Crack Cocaine and Alveolar Hemorrhage

Crack Cocaine and Alveolar Hemorrhage

Alveolar hemorrhage is the medical term for bleeding in the blood vessels associated with the alveoli, tiny sacs within the lungs that pass oxygen into the bloodstream. Each lung contains hundreds of millions of these sacs, which play an absolutely essential role in human health. An alveolar hemorrhage can range in severity from non-significant to life-threatening. People who smoke “crack” cocaine have elevated risks for the onset of this condition; while some users of this drug have no outward symptoms of a lung hemorrhage, others quickly or gradually develop life-threatening degrees of lung damage.
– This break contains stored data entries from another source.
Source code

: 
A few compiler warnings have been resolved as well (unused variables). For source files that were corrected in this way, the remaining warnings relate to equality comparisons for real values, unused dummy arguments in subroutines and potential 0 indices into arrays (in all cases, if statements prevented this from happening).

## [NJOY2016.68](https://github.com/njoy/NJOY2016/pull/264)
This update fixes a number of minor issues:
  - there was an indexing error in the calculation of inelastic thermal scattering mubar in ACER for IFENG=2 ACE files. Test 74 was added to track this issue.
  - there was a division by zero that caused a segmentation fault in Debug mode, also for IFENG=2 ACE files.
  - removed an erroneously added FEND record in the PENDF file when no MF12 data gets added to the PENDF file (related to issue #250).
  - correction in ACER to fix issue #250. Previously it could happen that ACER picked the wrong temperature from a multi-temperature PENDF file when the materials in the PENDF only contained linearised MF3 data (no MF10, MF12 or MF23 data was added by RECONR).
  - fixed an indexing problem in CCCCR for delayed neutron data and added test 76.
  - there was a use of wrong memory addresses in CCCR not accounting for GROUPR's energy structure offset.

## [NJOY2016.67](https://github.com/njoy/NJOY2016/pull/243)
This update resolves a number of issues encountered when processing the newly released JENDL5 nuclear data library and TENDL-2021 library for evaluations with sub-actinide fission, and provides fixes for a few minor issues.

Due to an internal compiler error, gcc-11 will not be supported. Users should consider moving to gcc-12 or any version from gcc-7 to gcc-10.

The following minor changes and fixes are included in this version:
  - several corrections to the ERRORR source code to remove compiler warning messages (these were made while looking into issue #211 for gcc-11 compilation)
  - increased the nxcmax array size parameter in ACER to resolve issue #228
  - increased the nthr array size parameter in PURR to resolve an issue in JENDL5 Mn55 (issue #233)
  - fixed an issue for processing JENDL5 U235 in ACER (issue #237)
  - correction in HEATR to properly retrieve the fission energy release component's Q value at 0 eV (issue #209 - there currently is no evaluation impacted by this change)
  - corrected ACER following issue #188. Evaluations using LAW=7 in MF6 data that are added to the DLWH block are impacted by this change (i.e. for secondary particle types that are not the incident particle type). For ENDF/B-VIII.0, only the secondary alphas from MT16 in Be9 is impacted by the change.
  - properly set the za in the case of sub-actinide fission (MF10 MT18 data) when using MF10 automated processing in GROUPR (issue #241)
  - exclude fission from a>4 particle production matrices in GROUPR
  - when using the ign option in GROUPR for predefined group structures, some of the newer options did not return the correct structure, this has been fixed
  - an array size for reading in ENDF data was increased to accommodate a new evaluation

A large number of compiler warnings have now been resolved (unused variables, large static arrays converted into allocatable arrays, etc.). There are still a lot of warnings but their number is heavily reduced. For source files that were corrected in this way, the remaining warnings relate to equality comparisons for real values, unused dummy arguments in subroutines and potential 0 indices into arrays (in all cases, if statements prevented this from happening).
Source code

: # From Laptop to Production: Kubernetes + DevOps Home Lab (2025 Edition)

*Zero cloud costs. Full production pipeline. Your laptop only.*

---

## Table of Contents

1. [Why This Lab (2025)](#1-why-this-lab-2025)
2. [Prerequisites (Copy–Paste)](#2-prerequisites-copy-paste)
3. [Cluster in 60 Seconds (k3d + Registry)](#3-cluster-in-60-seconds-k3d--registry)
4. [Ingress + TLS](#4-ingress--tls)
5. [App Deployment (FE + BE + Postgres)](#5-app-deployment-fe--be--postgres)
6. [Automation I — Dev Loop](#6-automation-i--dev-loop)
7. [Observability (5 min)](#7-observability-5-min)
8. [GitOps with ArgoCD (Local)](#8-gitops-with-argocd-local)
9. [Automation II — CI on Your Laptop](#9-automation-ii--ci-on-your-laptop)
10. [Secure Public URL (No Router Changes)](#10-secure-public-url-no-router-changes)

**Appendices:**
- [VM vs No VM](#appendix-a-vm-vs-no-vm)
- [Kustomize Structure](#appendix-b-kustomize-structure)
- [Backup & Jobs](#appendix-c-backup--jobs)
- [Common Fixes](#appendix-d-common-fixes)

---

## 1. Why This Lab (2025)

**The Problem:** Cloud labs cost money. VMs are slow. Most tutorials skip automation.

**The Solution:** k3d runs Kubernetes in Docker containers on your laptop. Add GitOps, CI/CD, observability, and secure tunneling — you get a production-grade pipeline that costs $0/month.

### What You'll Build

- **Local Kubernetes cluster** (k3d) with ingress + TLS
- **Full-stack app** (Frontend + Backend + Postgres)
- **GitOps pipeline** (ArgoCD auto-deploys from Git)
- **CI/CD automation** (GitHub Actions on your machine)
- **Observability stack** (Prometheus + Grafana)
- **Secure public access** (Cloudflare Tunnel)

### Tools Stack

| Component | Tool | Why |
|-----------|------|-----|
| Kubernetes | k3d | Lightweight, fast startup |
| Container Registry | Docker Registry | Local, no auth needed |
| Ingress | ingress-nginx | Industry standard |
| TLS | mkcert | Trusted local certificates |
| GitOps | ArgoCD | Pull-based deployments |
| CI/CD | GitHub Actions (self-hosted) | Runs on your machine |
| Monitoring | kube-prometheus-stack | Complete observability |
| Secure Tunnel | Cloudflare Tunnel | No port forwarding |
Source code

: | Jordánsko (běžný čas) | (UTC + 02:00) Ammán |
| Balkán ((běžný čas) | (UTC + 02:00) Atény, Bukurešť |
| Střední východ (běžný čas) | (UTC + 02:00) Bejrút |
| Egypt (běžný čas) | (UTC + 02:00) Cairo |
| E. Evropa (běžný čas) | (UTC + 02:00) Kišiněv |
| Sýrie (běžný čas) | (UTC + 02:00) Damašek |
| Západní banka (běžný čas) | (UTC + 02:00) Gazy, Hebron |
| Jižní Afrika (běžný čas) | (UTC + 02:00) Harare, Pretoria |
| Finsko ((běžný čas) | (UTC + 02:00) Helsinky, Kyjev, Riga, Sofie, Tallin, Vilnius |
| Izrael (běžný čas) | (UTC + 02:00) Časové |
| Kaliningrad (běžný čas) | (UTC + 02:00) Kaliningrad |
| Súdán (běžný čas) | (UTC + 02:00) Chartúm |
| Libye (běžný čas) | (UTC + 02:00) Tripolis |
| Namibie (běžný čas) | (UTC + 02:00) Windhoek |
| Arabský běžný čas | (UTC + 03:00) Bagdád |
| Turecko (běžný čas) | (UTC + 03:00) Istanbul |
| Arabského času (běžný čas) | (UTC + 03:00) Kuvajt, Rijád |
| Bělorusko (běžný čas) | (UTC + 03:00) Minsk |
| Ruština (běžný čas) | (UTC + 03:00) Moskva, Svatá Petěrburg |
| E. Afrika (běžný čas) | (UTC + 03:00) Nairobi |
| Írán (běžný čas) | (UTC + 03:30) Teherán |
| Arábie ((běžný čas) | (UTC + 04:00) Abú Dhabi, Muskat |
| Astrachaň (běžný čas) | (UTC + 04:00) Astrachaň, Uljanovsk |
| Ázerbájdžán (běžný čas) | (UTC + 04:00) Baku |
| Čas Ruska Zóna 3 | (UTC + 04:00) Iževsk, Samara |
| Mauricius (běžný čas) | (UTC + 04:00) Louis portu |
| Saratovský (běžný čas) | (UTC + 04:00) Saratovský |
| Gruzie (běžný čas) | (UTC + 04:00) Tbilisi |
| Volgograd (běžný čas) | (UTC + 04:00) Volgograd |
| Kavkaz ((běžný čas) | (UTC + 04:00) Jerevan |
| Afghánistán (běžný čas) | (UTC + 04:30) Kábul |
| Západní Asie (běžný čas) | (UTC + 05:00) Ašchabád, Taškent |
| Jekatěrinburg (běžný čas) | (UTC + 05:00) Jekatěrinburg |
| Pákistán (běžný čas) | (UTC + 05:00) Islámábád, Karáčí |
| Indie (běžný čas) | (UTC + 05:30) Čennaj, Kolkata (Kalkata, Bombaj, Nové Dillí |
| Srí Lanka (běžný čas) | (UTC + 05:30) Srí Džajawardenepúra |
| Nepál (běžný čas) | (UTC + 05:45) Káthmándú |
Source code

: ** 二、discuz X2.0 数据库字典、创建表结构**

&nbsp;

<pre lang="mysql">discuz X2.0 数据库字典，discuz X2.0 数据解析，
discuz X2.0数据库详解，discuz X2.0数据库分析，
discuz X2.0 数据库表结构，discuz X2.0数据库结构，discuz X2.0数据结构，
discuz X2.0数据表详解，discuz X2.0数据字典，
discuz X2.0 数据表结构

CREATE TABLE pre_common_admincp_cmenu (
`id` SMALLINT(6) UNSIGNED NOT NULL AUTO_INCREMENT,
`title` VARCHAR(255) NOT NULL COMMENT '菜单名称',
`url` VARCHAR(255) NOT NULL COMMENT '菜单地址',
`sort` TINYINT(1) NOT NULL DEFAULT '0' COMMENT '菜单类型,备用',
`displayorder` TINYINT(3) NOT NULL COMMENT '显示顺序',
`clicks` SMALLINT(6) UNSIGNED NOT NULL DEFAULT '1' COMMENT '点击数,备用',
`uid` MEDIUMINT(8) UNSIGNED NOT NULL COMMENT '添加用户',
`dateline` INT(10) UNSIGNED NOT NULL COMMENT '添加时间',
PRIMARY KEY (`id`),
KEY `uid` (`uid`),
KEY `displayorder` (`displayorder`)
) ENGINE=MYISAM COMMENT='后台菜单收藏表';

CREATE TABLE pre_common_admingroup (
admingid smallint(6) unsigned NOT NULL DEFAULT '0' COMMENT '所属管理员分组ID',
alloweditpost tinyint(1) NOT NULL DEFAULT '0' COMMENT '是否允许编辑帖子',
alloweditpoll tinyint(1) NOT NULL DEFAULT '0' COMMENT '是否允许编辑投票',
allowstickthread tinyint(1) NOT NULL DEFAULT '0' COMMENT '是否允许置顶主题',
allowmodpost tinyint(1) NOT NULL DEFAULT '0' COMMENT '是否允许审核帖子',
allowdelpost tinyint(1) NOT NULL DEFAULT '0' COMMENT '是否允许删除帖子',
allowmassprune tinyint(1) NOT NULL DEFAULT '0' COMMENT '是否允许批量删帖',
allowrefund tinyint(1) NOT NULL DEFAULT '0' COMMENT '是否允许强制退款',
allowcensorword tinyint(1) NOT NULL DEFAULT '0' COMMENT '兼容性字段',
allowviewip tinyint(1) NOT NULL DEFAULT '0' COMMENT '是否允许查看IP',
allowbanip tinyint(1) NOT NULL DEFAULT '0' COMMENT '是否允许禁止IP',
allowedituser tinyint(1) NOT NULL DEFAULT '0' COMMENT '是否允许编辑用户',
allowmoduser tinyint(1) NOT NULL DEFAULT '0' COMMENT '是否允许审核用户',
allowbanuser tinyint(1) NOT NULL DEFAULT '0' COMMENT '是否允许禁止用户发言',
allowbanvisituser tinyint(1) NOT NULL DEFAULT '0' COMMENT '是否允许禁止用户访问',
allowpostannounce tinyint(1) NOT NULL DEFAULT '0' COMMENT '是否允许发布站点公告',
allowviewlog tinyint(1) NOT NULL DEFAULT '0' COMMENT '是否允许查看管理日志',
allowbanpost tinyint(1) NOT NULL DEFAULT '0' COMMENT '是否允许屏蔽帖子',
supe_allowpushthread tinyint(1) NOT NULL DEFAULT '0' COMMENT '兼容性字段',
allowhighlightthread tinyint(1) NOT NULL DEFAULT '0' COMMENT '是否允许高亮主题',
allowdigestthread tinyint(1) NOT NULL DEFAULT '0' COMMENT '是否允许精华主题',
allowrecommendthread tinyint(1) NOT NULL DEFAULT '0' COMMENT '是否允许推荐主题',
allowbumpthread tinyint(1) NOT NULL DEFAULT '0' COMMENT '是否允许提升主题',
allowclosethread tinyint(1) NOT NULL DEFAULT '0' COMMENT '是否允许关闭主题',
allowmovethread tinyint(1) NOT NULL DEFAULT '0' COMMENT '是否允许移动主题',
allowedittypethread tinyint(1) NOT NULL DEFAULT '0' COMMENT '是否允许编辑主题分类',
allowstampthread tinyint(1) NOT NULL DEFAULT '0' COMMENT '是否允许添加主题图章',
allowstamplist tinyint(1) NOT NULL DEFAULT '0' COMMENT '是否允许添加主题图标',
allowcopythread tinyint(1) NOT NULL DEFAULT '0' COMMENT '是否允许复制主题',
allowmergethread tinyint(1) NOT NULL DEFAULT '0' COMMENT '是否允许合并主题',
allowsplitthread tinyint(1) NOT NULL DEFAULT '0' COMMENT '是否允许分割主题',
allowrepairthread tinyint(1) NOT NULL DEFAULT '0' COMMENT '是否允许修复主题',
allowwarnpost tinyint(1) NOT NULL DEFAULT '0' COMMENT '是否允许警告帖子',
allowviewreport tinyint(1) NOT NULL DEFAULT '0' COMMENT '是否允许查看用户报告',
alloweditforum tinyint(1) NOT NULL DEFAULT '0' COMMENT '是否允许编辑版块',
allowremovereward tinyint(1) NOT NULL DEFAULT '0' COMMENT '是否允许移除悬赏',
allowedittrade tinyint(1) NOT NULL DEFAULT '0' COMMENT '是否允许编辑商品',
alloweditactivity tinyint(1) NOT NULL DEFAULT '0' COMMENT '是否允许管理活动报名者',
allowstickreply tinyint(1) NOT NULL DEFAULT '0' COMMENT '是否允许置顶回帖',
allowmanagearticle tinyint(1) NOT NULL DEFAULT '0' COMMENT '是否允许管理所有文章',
Alveolar Hemorrhage Basics

When you breathe air into your lungs, its oxygen content passes through a series of progressively smaller passageways until it reaches the roughly 300 million alveoli (singular, alveolus) contained in each lung’s tissues. Each of these tiny sacs has a permeable wall, and is connected to a surrounding network of extremely small blood vessels called capillaries. When oxygen enters the alveoli, it passes steadily through the alveolar walls and into these blood vessels. Once inside the bloodstream, this oxygen gets transported to the heart and pumped to the body, where it fulfills its role in the baseline maintenance of life. Without the oxygen supplied through the alveoli, human beings would literally not be able to survive.

An alveolar hemorrhage, known more formally as a diffuse alveolar hemorrhage, occurs when something damages the capillaries associated with the lung’s alveoli and triggers bleeding inside the lung tissues. In addition to drug use, potential causes of this type of hemorrhage include the advancing effects of HIV infection, the autoimmune disorder lupus, a heart condition called mitral stenosis, complications of a bone marrow transplant, a blood vessel disorder called Wegener granulomatosis, and a rare kidney and lung disorder called Goodpasture syndrome. While relatively minor forms of alveolar hemorrhage may not produce any clear symptoms, potential consequences of the condition include coughing that produces bloody sputum, the red blood cell disorder called anemia, and respiratory failure that stems from an insufficient flow of oxygen into the bloodstream.

Cocaine’s Effects

Cocaine has a powerful ability to alter normal function in the body’s blood vessels and trigger an abnormal narrowing in those vessels known as vasoconstriction. This ability stems from the drug’s effects on a segment of the nervous system called the sympathetic nervous system, which normally plays a primary role in keeping the blood vessels and a variety of other organs in the body functioning within life-supporting limits. By encouraging an unusual buildup of a neurotransmitting chemical called norepinephrine, cocaine overexcites the sympathetic nervous system and, in addition to vasoconstriction, produces a number of other changes that degrade cardiovascular (heart and blood vessel) health. All forms of cocaine use trigger these changes; however, due to its direct effect on the lungs, crack cocaine use plays a particularly prominent role in the onset of diffuse alveolar hemorrhage.

Researchers believe that crack cocaine use triggers an alveolar hemorrhage in one of two ways, according to a well-regarded reference text called the Drug Abuse Handbook. In some cases, vasoconstriction related to inhalation of the drug apparently narrows the lungs’ capillaries so much that they sustain damage and start to leak their blood content into the surrounding tissue. In other cases, the passage of cocaine through the alveoli and into the bloodstream apparently directly damages the capillaries and makes them burst open. To a certain extent, the specific cause of an alveolar hemorrhage in most living cocaine users is speculative, since doctors can only fully examine the lungs of people who die or undergo lung surgery.


Coughing that produces bloody sputum is a prominent sign of alveolar hemorrhage in people who smoke crack, and anywhere from 6 to 26 percent of all crack users display this symptom, according to a study review of cocaine’s lung effects published in 2007 in the Radiological Society of North America journal RadioGraphics. In a significant number of cases, production of bloody sputum indicates the presence of large-scale bleeding inside the lungs that can kill an affected individual unless corrective surgery is performed. Some crack users develop a rapidly advancing form of hemorrhage that requires a prompt medical response, while others develop a serious hemorrhage slowly over time. Fully 70 percent of all crack smokers who die show at least some degree of alveolar hemorrhaging in their lung tissues.